**Work required:**
Please return every entry below exactly as written, without any of its pictures.

-------

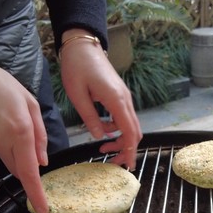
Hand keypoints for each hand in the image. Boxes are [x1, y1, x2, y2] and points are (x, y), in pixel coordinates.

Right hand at [0, 42, 50, 212]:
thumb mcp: (28, 101)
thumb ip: (39, 134)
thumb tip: (42, 162)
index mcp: (19, 129)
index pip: (30, 172)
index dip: (37, 194)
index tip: (43, 211)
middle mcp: (0, 142)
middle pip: (19, 168)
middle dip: (25, 160)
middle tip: (20, 133)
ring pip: (6, 157)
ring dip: (9, 145)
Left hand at [58, 29, 142, 169]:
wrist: (83, 45)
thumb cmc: (77, 67)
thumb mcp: (77, 96)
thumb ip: (90, 118)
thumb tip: (99, 136)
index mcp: (116, 100)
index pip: (129, 132)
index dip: (130, 151)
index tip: (127, 166)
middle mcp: (125, 99)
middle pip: (135, 131)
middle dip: (126, 148)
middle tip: (112, 161)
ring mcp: (124, 97)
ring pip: (130, 125)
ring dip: (121, 139)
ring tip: (103, 146)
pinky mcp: (120, 95)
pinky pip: (124, 117)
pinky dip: (118, 128)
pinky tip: (103, 130)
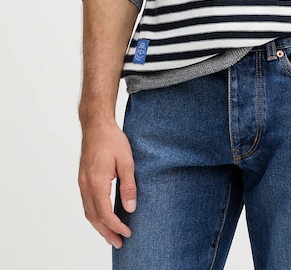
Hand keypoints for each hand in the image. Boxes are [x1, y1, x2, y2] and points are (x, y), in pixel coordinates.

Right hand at [78, 122, 136, 248]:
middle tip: (119, 243)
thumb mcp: (126, 160)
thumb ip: (128, 185)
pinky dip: (95, 215)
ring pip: (88, 212)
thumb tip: (130, 207)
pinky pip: (87, 204)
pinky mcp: (83, 179)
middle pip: (94, 218)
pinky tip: (103, 218)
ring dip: (99, 226)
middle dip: (106, 233)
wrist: (96, 125)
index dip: (116, 226)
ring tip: (111, 235)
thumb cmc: (112, 139)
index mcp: (97, 182)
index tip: (127, 232)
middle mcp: (86, 185)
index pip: (105, 213)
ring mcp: (82, 183)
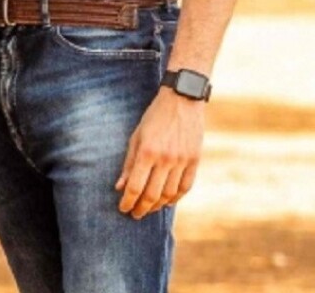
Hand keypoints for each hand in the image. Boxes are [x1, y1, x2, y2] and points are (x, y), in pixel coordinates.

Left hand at [116, 88, 204, 218]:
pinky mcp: (195, 160)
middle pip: (152, 195)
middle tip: (135, 214)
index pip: (135, 187)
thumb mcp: (136, 136)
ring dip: (158, 205)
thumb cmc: (154, 116)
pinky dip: (176, 197)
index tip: (123, 209)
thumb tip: (119, 187)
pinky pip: (186, 186)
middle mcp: (165, 159)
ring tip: (149, 209)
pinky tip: (168, 201)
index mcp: (147, 152)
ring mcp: (182, 161)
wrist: (182, 100)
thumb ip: (128, 163)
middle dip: (141, 208)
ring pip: (169, 194)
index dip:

-------

**Answer to the problem:**
Hand keypoints for each hand in the image. Boxes are [x1, y1, x2, y2] and points are (x, y), in pixel coordinates.

Right hand at [0, 42, 50, 212]:
thumb mcp: (28, 101)
thumb ip: (39, 134)
thumb tip: (42, 162)
index mcp: (19, 129)
index pip: (30, 172)
index dip: (37, 194)
index tip: (43, 211)
middle mcp: (0, 142)
middle pip: (19, 168)
middle dip: (25, 160)
middle tip: (20, 133)
ring pip: (6, 157)
ring dip: (9, 145)
Left hand at [58, 29, 142, 169]:
wrist: (83, 45)
thumb cmc: (77, 67)
thumb mcp: (77, 96)
thumb ip: (90, 118)
thumb tip: (99, 136)
index mcp: (116, 100)
index pip: (129, 132)
index dip: (130, 151)
index tip: (127, 166)
middle mcp: (125, 99)
middle pip: (135, 131)
middle dip: (126, 148)
middle tip: (112, 161)
ring mcp: (124, 97)
ring pip: (130, 125)
ring dip: (121, 139)
ring tip: (103, 146)
pinky mcp: (120, 95)
pinky pip: (124, 117)
pinky dip: (118, 128)
pinky tip: (103, 130)
Hand keypoints for each hand in the image. Boxes are [x1, y1, x2, y2] and points are (x, y), in pixel coordinates.

Right hand at [78, 122, 136, 248]:
middle tip: (119, 243)
thumb mcp: (126, 160)
thumb ip: (128, 185)
pinky dip: (95, 215)
ring pip: (88, 212)
thumb tip: (130, 207)
pinky pip: (87, 204)
pinky mcp: (83, 179)
middle pip: (94, 218)
pinky tip: (103, 218)
ring dip: (99, 226)
middle dip: (106, 233)
wrist: (96, 125)
index dip: (116, 226)
ring tip: (111, 235)
thumb cmc: (112, 139)
index mcp: (97, 182)
index tip: (127, 232)
middle mcp: (86, 185)
index pip: (105, 213)
ring mcp: (82, 183)
Hand keypoints for each hand in the image. Boxes are [x1, y1, x2, y2] and points are (x, y), in pixel coordinates.

Left hand at [116, 88, 204, 218]:
pinky mcp: (195, 160)
middle pip: (152, 195)
middle tip: (135, 214)
index pip: (135, 187)
thumb mcp: (136, 136)
ring dip: (158, 205)
thumb cmc: (154, 116)
pinky dip: (176, 197)
index tip: (123, 209)
thumb tip: (119, 187)
pinky pip: (186, 186)
middle mcp: (165, 159)
ring tip: (149, 209)
pinky tip: (168, 201)
index mcp: (147, 152)
ring mcp: (182, 161)
wrist: (182, 100)
thumb ip: (128, 163)
middle dip: (141, 208)
ring pip: (169, 194)
index dip:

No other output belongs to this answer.